### Problem requirements
Lay out every line of the records below as a Markdown table with two columns, Row and Line, numbering the rows in order and leaving out blank lines.

Saved data entries:
•••••

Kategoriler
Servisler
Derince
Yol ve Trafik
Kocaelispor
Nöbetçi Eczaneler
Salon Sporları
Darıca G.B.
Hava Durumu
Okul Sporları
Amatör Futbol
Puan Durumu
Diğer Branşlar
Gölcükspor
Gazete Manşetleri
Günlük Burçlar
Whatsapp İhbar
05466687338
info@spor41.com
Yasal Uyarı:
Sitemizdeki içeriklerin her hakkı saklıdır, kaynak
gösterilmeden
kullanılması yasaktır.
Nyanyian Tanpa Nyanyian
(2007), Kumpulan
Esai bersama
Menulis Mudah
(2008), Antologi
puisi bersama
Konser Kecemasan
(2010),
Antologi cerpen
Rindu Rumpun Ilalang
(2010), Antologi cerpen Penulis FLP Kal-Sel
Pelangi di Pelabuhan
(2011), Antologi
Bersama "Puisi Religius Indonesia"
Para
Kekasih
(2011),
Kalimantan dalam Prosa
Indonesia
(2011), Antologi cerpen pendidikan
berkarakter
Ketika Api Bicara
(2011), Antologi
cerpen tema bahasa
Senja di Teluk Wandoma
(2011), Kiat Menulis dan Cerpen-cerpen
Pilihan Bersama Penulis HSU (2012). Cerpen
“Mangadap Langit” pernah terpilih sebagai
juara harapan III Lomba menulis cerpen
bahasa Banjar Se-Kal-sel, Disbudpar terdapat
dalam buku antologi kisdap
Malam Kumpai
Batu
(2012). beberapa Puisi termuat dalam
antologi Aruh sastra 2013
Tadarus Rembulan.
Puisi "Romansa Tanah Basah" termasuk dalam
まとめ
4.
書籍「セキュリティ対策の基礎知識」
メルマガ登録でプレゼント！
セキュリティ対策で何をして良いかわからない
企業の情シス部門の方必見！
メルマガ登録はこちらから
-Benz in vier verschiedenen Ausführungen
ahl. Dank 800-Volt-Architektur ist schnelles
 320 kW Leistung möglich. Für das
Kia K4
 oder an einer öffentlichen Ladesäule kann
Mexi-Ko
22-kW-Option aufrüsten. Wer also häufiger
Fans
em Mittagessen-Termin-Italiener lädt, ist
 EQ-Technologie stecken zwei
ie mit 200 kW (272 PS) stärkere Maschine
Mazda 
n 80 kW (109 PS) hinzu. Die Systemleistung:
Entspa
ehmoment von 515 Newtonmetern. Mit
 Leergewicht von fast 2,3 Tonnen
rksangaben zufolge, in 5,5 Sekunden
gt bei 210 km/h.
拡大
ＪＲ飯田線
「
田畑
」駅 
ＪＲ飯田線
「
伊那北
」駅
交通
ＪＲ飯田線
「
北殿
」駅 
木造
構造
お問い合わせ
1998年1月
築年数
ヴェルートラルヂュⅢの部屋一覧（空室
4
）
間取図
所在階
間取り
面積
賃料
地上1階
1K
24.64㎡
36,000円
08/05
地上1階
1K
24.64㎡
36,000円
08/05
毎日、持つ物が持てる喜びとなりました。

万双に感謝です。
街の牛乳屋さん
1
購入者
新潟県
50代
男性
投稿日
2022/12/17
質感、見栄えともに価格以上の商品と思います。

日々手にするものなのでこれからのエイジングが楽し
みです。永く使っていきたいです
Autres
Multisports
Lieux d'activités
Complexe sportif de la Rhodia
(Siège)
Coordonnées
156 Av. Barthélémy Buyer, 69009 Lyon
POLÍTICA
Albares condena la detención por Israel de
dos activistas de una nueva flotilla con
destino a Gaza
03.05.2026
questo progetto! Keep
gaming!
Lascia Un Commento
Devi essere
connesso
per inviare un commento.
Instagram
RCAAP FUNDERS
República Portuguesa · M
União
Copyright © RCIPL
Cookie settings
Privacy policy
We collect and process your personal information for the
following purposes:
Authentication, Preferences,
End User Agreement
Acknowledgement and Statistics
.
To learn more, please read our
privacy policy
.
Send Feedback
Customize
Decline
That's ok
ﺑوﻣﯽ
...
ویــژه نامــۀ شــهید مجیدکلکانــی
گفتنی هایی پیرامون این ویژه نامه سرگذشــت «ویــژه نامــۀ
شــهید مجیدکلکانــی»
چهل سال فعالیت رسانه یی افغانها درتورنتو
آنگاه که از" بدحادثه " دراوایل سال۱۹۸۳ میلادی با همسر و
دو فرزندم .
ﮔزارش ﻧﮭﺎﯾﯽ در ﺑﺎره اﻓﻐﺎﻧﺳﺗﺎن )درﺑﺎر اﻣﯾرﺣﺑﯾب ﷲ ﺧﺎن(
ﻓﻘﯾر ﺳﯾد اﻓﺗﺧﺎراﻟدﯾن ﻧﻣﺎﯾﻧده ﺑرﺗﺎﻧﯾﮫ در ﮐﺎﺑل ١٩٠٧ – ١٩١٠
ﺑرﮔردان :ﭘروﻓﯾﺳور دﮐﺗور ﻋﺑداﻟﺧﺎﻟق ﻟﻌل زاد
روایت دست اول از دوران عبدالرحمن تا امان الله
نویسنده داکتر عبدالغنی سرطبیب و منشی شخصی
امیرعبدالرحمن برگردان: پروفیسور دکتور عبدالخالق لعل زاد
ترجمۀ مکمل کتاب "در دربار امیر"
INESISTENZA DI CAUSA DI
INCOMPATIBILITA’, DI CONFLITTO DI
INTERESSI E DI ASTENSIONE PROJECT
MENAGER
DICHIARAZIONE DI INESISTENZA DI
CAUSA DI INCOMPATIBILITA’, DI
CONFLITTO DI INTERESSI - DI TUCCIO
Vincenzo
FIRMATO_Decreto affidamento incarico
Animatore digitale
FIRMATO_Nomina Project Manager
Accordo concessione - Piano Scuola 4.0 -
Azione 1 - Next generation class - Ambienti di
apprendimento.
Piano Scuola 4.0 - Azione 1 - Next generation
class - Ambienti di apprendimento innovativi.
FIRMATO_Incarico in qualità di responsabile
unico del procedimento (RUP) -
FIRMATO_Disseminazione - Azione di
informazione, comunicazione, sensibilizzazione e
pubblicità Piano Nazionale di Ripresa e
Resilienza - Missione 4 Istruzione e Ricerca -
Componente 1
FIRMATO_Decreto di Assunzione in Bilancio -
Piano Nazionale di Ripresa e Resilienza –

•••••

### Task output
| Row | Line |
|---|---|
| 1 | Kategoriler |
| 2 | Servisler |
| 3 | Derince |
| 4 | Yol ve Trafik |
| 5 | Kocaelispor |
| 6 | Nöbetçi Eczaneler |
| 7 | Salon Sporları |
| 8 | Darıca G.B. |
| 9 | Hava Durumu |
| 10 | Okul Sporları |
| 11 | Amatör Futbol |
| 12 | Puan Durumu |
| 13 | Diğer Branşlar |
| 14 | Gölcükspor |
| 15 | Gazete Manşetleri |
| 16 | Günlük Burçlar |
| 17 | Whatsapp İhbar |
| 18 | 05466687338 |
| 19 | info@spor41.com |
| 20 | Yasal Uyarı: |
| 21 | Sitemizdeki içeriklerin her hakkı saklıdır, kaynak |
| 22 | gösterilmeden |
| 23 | kullanılması yasaktır. |
| 24 | Nyanyian Tanpa Nyanyian |
| 25 | (2007), Kumpulan |
| 26 | Esai bersama |
| 27 | Menulis Mudah |
| 28 | (2008), Antologi |
| 29 | puisi bersama |
| 30 | Konser Kecemasan |
| 31 | (2010), |
| 32 | Antologi cerpen |
| 33 | Rindu Rumpun Ilalang |
| 34 | (2010), Antologi cerpen Penulis FLP Kal-Sel |
| 35 | Pelangi di Pelabuhan |
| 36 | (2011), Antologi |
| 37 | Bersama "Puisi Religius Indonesia" |
| 38 | Para |
| 39 | Kekasih |
| 40 | (2011), |
| 41 | Kalimantan dalam Prosa |
| 42 | Indonesia |
| 43 | (2011), Antologi cerpen pendidikan |
| 44 | berkarakter |
| 45 | Ketika Api Bicara |
| 46 | (2011), Antologi |
| 47 | cerpen tema bahasa |
| 48 | Senja di Teluk Wandoma |
| 49 | (2011), Kiat Menulis dan Cerpen-cerpen |
| 50 | Pilihan Bersama Penulis HSU (2012). Cerpen |
| 51 | “Mangadap Langit” pernah terpilih sebagai |
| 52 | juara harapan III Lomba menulis cerpen |
| 53 | bahasa Banjar Se-Kal-sel, Disbudpar terdapat |
| 54 | dalam buku antologi kisdap |
| 55 | Malam Kumpai |
| 56 | Batu |
| 57 | (2012). beberapa Puisi termuat dalam |
| 58 | antologi Aruh sastra 2013 |
| 59 | Tadarus Rembulan. |
| 60 | Puisi "Romansa Tanah Basah" termasuk dalam |
| 61 | まとめ |
| 62 | 4. |
| 63 | 書籍「セキュリティ対策の基礎知識」 |
| 64 | メルマガ登録でプレゼント！ |
| 65 | セキュリティ対策で何をして良いかわからない |
| 66 | 企業の情シス部門の方必見！ |
| 67 | メルマガ登録はこちらから |
| 68 | -Benz in vier verschiedenen Ausführungen |
| 69 | ahl. Dank 800-Volt-Architektur ist schnelles |
| 70 |  320 kW Leistung möglich. Für das |
| 71 | Kia K4 |
| 72 |  oder an einer öffentlichen Ladesäule kann |
| 73 | Mexi-Ko |
| 74 | 22-kW-Option aufrüsten. Wer also häufiger |
| 75 | Fans |
| 76 | em Mittagessen-Termin-Italiener lädt, ist |
| 77 |  EQ-Technologie stecken zwei |
| 78 | ie mit 200 kW (272 PS) stärkere Maschine |
| 79 | Mazda  |
| 80 | n 80 kW (109 PS) hinzu. Die Systemleistung: |
| 81 | Entspa |
| 82 | ehmoment von 515 Newtonmetern. Mit |
| 83 |  Leergewicht von fast 2,3 Tonnen |
| 84 | rksangaben zufolge, in 5,5 Sekunden |
| 85 | gt bei 210 km/h. |
| 86 | 拡大 |
| 87 | ＪＲ飯田線 |
| 88 | 「 |
| 89 | 田畑 |
| 90 | 」駅  |
| 91 | ＪＲ飯田線 |
| 92 | 「 |
| 93 | 伊那北 |
| 94 | 」駅 |
| 95 | 交通 |
| 96 | ＪＲ飯田線 |
| 97 | 「 |
| 98 | 北殿 |
| 99 | 」駅  |
| 100 | 木造 |
| 101 | 構造 |
| 102 | お問い合わせ |
| 103 | 1998年1月 |
| 104 | 築年数 |
| 105 | ヴェルートラルヂュⅢの部屋一覧（空室 |
| 106 | 4 |
| 107 | ） |
| 108 | 間取図 |
| 109 | 所在階 |
| 110 | 間取り |
| 111 | 面積 |
| 112 | 賃料 |
| 113 | 地上1階 |
| 114 | 1K |
| 115 | 24.64㎡ |
| 116 | 36,000円 |
| 117 | 08/05 |
| 118 | 地上1階 |
| 119 | 1K |
| 120 | 24.64㎡ |
| 121 | 36,000円 |
| 122 | 08/05 |
| 123 | 毎日、持つ物が持てる喜びとなりました。 |
| 124 | 万双に感謝です。 |
| 125 | 街の牛乳屋さん |
| 126 | 1 |
| 127 | 購入者 |
| 128 | 新潟県 |
| 129 | 50代 |
| 130 | 男性 |
| 131 | 投稿日 |
| 132 | 2022/12/17 |
| 133 | 質感、見栄えともに価格以上の商品と思います。 |
| 134 | 日々手にするものなのでこれからのエイジングが楽し |
| 135 | みです。永く使っていきたいです |
| 136 | Autres |
| 137 | Multisports |
| 138 | Lieux d'activités |
| 139 | Complexe sportif de la Rhodia |
| 140 | (Siège) |
| 141 | Coordonnées |
| 142 | 156 Av. Barthélémy Buyer, 69009 Lyon |
| 143 | POLÍTICA |
| 144 | Albares condena la detención por Israel de |
| 145 | dos activistas de una nueva flotilla con |
| 146 | destino a Gaza |
| 147 | 03.05.2026 |
| 148 | questo progetto! Keep |
| 149 | gaming! |
| 150 | Lascia Un Commento |
| 151 | Devi essere |
| 152 | connesso |
| 153 | per inviare un commento. |
| 154 | Instagram |
| 155 | RCAAP FUNDERS |
| 156 | República Portuguesa · M |
| 157 | União |
| 158 | Copyright © RCIPL |
| 159 | Cookie settings |
| 160 | Privacy policy |
| 161 | We collect and process your personal information for the |
| 162 | following purposes: |
| 163 | Authentication, Preferences, |
| 164 | End User Agreement |
| 165 | Acknowledgement and Statistics |
| 166 | . |
| 167 | To learn more, please read our |
| 168 | privacy policy |
| 169 | . |
| 170 | Send Feedback |
| 171 | Customize |
| 172 | Decline |
| 173 | That's ok |
| 174 | ﺑوﻣﯽ |
| 175 | ... |
| 176 | ویــژه نامــۀ شــهید مجیدکلکانــی |
| 177 | گفتنی هایی پیرامون این ویژه نامه سرگذشــت «ویــژه نامــۀ |
| 178 | شــهید مجیدکلکانــی» |
| 179 | چهل سال فعالیت رسانه یی افغانها درتورنتو |
| 180 | آنگاه که از" بدحادثه " دراوایل سال۱۹۸۳ میلادی با همسر و |
| 181 | دو فرزندم . |
| 182 | ﮔزارش ﻧﮭﺎﯾﯽ در ﺑﺎره اﻓﻐﺎﻧﺳﺗﺎن )درﺑﺎر اﻣﯾرﺣﺑﯾب ﷲ ﺧﺎن( |
| 183 | ﻓﻘﯾر ﺳﯾد اﻓﺗﺧﺎراﻟدﯾن ﻧﻣﺎﯾﻧده ﺑرﺗﺎﻧﯾﮫ در ﮐﺎﺑل ١٩٠٧ – ١٩١٠ |
| 184 | ﺑرﮔردان :ﭘروﻓﯾﺳور دﮐﺗور ﻋﺑداﻟﺧﺎﻟق ﻟﻌل زاد |
| 185 | روایت دست اول از دوران عبدالرحمن تا امان الله |
| 186 | نویسنده داکتر عبدالغنی سرطبیب و منشی شخصی |
| 187 | امیرعبدالرحمن برگردان: پروفیسور دکتور عبدالخالق لعل زاد |
| 188 | ترجمۀ مکمل کتاب "در دربار امیر" |
| 189 | INESISTENZA DI CAUSA DI |
| 190 | INCOMPATIBILITA’, DI CONFLITTO DI |
| 191 | INTERESSI E DI ASTENSIONE PROJECT |
| 192 | MENAGER |
| 193 | DICHIARAZIONE DI INESISTENZA DI |
| 194 | CAUSA DI INCOMPATIBILITA’, DI |
| 195 | CONFLITTO DI INTERESSI - DI TUCCIO |
| 196 | Vincenzo |
| 197 | FIRMATO_Decreto affidamento incarico |
| 198 | Animatore digitale |
| 199 | FIRMATO_Nomina Project Manager |
| 200 | Accordo concessione - Piano Scuola 4.0 - |
| 201 | Azione 1 - Next generation class - Ambienti di |
| 202 | apprendimento. |
| 203 | Piano Scuola 4.0 - Azione 1 - Next generation |
| 204 | class - Ambienti di apprendimento innovativi. |
| 205 | FIRMATO_Incarico in qualità di responsabile |
| 206 | unico del procedimento (RUP) - |
| 207 | FIRMATO_Disseminazione - Azione di |
| 208 | informazione, comunicazione, sensibilizzazione e |
| 209 | pubblicità Piano Nazionale di Ripresa e |
| 210 | Resilienza - Missione 4 Istruzione e Ricerca - |
| 211 | Componente 1 |
| 212 | FIRMATO_Decreto di Assunzione in Bilancio - |
| 213 | Piano Nazionale di Ripresa e Resilienza – |